It’s that time! It is the season where everyday it seems that something changes. Political polls change, sports teams rise and fall, temps change, what we wear moves from keeping us cool to keeping us warm, summer schedules are over and there’s a return to school routines, new people move in while others move out, and all the while nature shifts and we look out our windows and see very different colors all around us.
Well, I’m making some changes, too. Besides my seasonal attire being shifted around in my drawers and closets, and seasonal boxes being unpacked and home décor moved around, I’ve decided to move my blog from where it’s been for almost ten years to a new web host. The biggest reason is practical. My other spot was not as user friendly anymore. And I wanted simple. Basic.
So, I’m here.
Most of my previous posts are still accessible in the sidebar, and even as I was making the shift to this blog, I was perusing some of “what I’ve said before.” Years of words and thoughts. SO many words. I laughed at some of my posts, but I paused for a bit on others. Reflecting.
And again I was amazed. Amazed at His grace. In all of it.

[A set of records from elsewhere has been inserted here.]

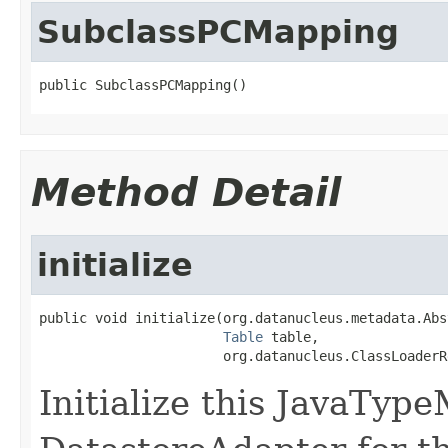
SubclassPCMapping
public SubclassPCMapping()
Method Detail
initialize
public void initialize(org.datanucleus.metadata.Abs
Table
 table,

                       org.datanucleus.ClassLoaderR
Initialize this JavaTyp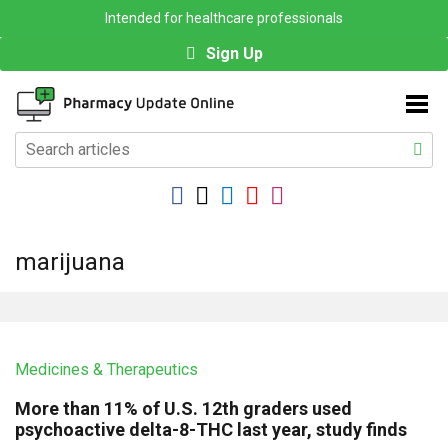
Intended for healthcare professionals
Sign Up
marijuana
Medicines & Therapeutics
More than 11% of U.S. 12th graders used
psychoactive delta-8-THC last year, study finds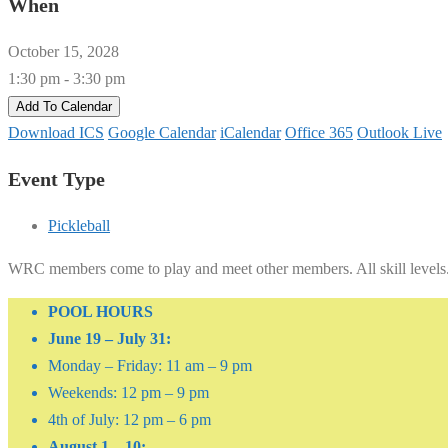
When
October 15, 2028
1:30 pm - 3:30 pm
Add To Calendar
Download ICS
Google Calendar
iCalendar
Office 365
Outlook Live
Event Type
Pickleball
WRC members come to play and meet other members. All skill levels
POOL HOURS
June 19 – July 31:
Monday – Friday: 11 am – 9 pm
Weekends: 12 pm – 9 pm
4th of July: 12 pm – 6 pm
August 1 – 10: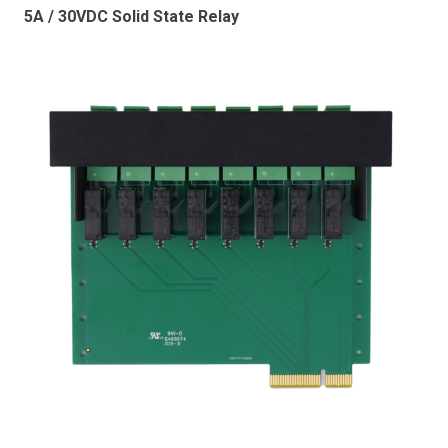
5A / 30VDC Solid State Relay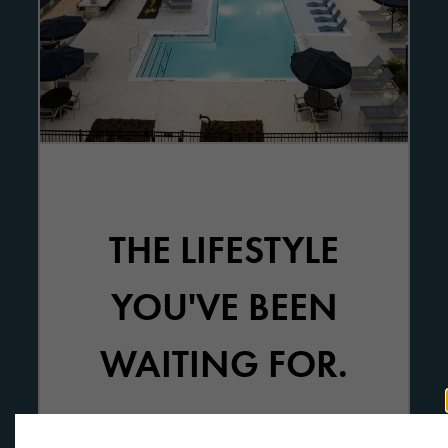
THE LIFESTYLE
YOU'VE BEEN
WAITING FOR.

Every hurt, every happiness; every loss, every gain; every goodbye, every hello … not one single thing has happened to me or around me that wasn’t filtered through loving hands of grace. I’ve changed, surroundings have changed, people have changed, and my life has changed. But God.
He has stayed. No variation or shadow due to change. Every single new day …

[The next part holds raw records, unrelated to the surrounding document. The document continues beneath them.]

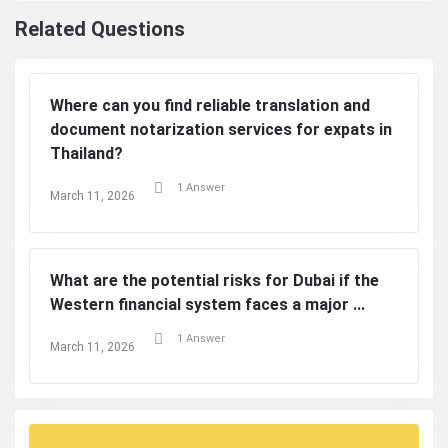
Related Questions
Where can you find reliable translation and
document notarization services for expats in
Thailand?
1 Answer
March 11, 2026
What are the potential risks for Dubai if the
Western financial system faces a major ...
1 Answer
March 11, 2026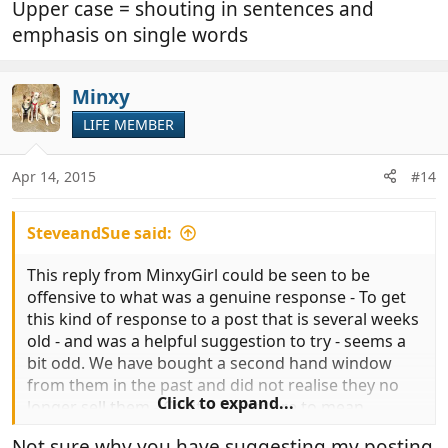
Upper case = shouting in sentences and
emphasis on single words
Minxy
LIFE MEMBER
Apr 14, 2015
#14
SteveandSue said:
This reply from MinxyGirl could be seen to be
offensive to what was a genuine response - To get
this kind of response to a post that is several weeks
old - and was a helpful suggestion to try - seems a
bit odd. We have bought a second hand window
from them in the past and did not realise they no
Click to expand...
longer sell them - Capital letters are to mean
shouting I thought? I have no idea what AFAIK
Not sure why you have suggesting my posting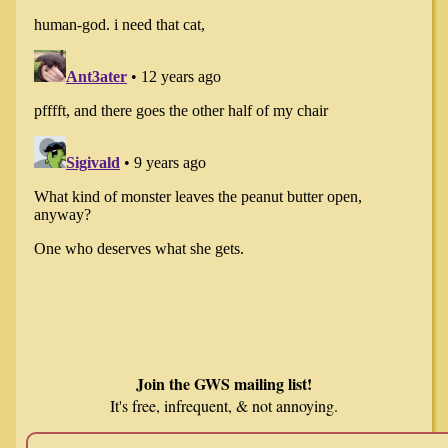
Join the GWS mailing list!
It's free, infrequent, & not annoying.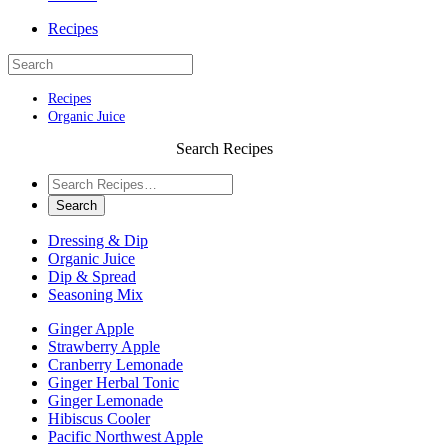
Recipes
Recipes
Organic Juice
Search Recipes
Dressing & Dip
Organic Juice
Dip & Spread
Seasoning Mix
Ginger Apple
Strawberry Apple
Cranberry Lemonade
Ginger Herbal Tonic
Ginger Lemonade
Hibiscus Cooler
Pacific Northwest Apple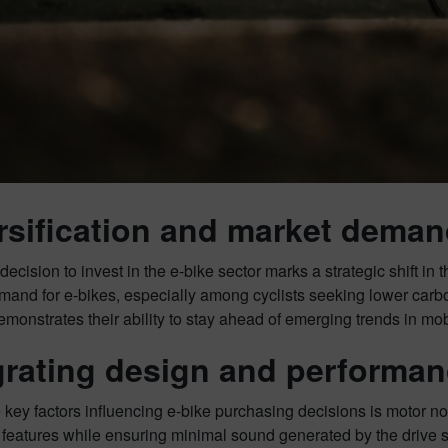
rsification and market dema
cision to invest in the e-bike sector marks a strategic shift in 
and for e-bikes, especially among cyclists seeking lower carbon f
nstrates their ability to stay ahead of emerging trends in mobi
grating design and performa
 key factors influencing e-bike purchasing decisions is motor 
features while ensuring minimal sound generated by the driv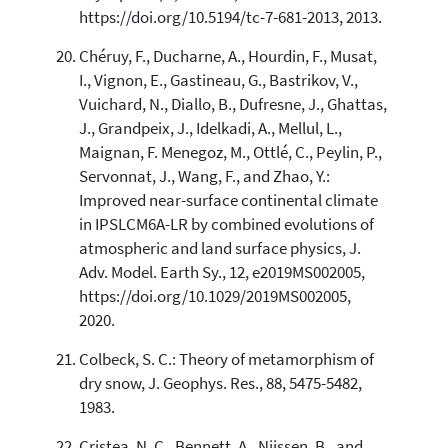
https://doi.org/10.5194/tc-7-681-2013, 2013.
Chéruy, F., Ducharne, A., Hourdin, F., Musat,
I., Vignon, E., Gastineau, G., Bastrikov, V.,
Vuichard, N., Diallo, B., Dufresne, J., Ghattas,
J., Grandpeix, J., Idelkadi, A., Mellul, L.,
Maignan, F. Menegoz, M., Ottlé, C., Peylin, P.,
Servonnat, J., Wang, F., and Zhao, Y.:
Improved near-surface continental climate
in IPSLCM6A-LR by combined evolutions of
atmospheric and land surface physics, J.
Adv. Model. Earth Sy., 12, e2019MS002005,
https://doi.org/10.1029/2019MS002005,
2020.
Colbeck, S. C.: Theory of metamorphism of
dry snow, J. Geophys. Res., 88, 5475-5482,
1983.
Cristea, N. C., Bennett, A., Nijssen, B., and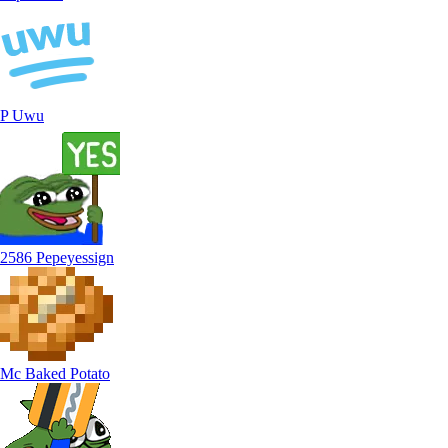
P Uwu
2586 Pepeyessign
Mc Baked Potato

He is. He was. He is to come.
I’ve wondered. I’ve doubted. I’ve failed. I’ve been distant and demanding and depressed.
But, such grace He gives. His tender mercy has chased me everyday and I’ve lived my whole life wandering, running, strolling, resting and dancing in my Abba’s fields of grace.

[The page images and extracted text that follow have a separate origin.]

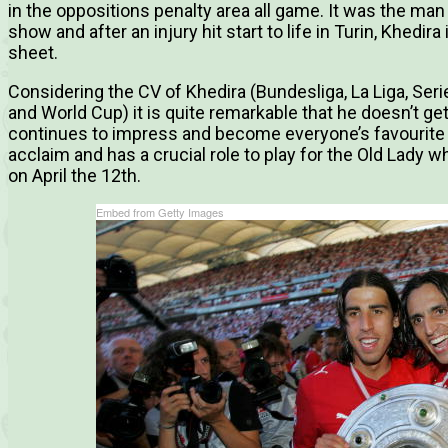
in the oppositions penalty area all game. It was the man
show and after an injury hit start to life in Turin, Khedi
sheet.
Considering the CV of Khedira (Bundesliga, La Liga, Se
and World Cup) it is quite remarkable that he doesn’t ge
continues to impress and become everyone’s favourite
acclaim and has a crucial role to play for the Old Lady 
on April the 12th.
Embed from Getty Images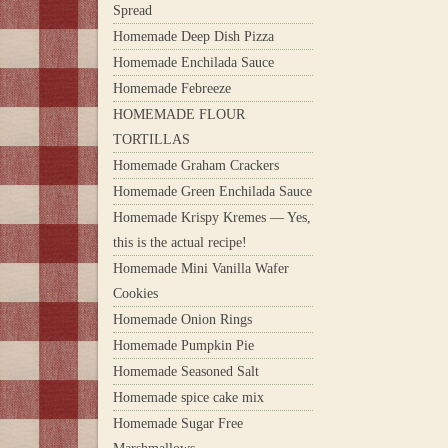
Spread
Homemade Deep Dish Pizza
Homemade Enchilada Sauce
Homemade Febreeze
HOMEMADE FLOUR
TORTILLAS
Homemade Graham Crackers
Homemade Green Enchilada Sauce
Homemade Krispy Kremes — Yes,
this is the actual recipe!
Homemade Mini Vanilla Wafer
Cookies
Homemade Onion Rings
Homemade Pumpkin Pie
Homemade Seasoned Salt
Homemade spice cake mix
Homemade Sugar Free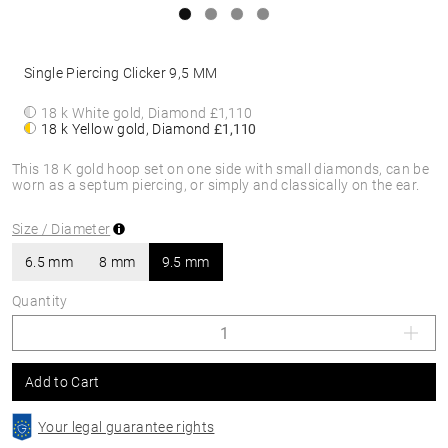
Single Piercing Clicker 9,5 MM
18 k White gold, Diamond
£1,110
18 k Yellow gold, Diamond
£1,110
This 18 K gold hoop set on one side with small diamonds, can be
worn as a septum piercing, or simply and classically on the ear.
Size / Diameter
6.5 mm
8 mm
9.5 mm
Quantity
Add to Cart
Your legal guarantee rights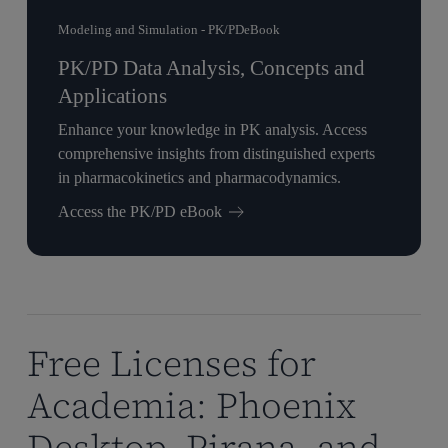
Modeling and Simulation - PK/PD
eBook
PK/PD Data Analysis, Concepts and
Applications
Enhance your knowledge in PK analysis. Access
comprehensive insights from distinguished experts
in pharmacokinetics and pharmacodynamics.
Access the PK/PD eBook
Free Licenses for
Academia: Phoenix
Desktop, Pirana, and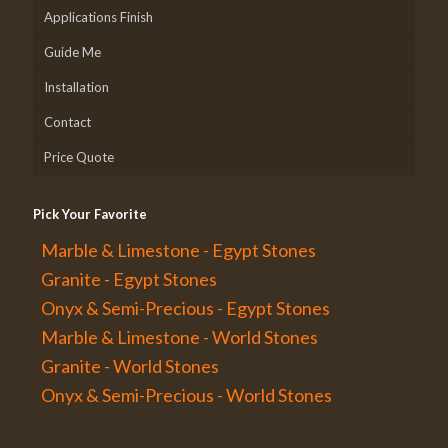
Applications Finish
Guide Me
Installation
Contact
Price Quote
Pick Your Favorite
Marble & Limestone - Egypt Stones
Granite - Egypt Stones
Onyx & Semi-Precious - Egypt Stones
Marble & Limestone - World Stones
Granite - World Stones
Onyx & Semi-Precious - World Stones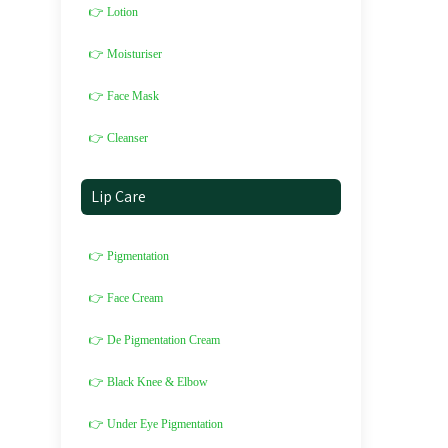
👉 Lotion
👉 Moisturiser
👉 Face Mask
👉 Cleanser
Lip Care
👉 Pigmentation
👉 Face Cream
👉 De Pigmentation Cream
👉 Black Knee & Elbow
👉 Under Eye Pigmentation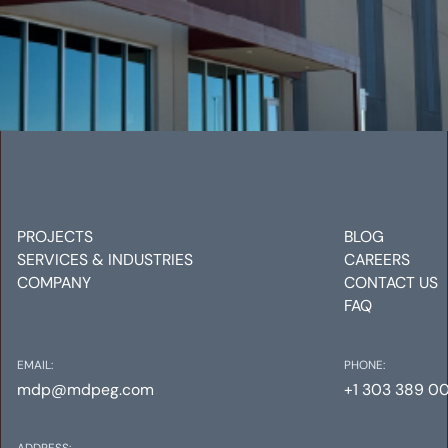
CHARTER COMMUNICATIONS
Mechanical
Electrical
Plumbing
PROJECTS
BLOG
SERVICES & INDUSTRIES
CAREERS
COMPANY
CONTACT US
FAQ
EMAIL:
PHONE:
mdp@mdpeg.com
+1 303 389 0
ADDRESS: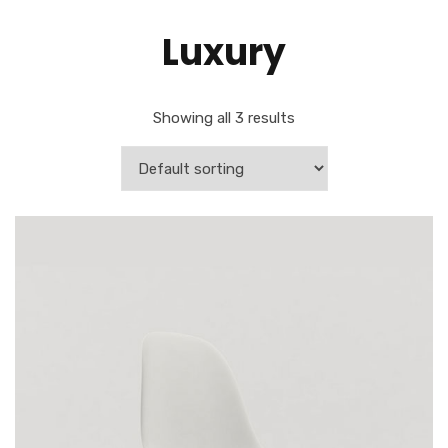
Luxury
Showing all 3 results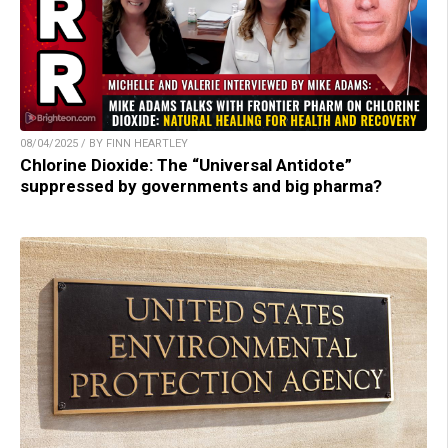
08/04/2025 / BY FINN HEARTLEY
Chlorine Dioxide: The “Universal Antidote”
suppressed by governments and big pharma?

Great is His faithfulness. To all generations.
There’s a place that I love to run and play.
There’s a place that I sing new songs of praise.
There’s a place that I lose myself within.
There’s a place I find myself again.
There’s a place where religion finally dies.
There’s a place that I lose my selfish pride.
I love my Father, my Father loves me;
I dance for my Father, my Father sings over me,
and nothing can take that away from me.
Dancin’ with my Father God in fields of Grace.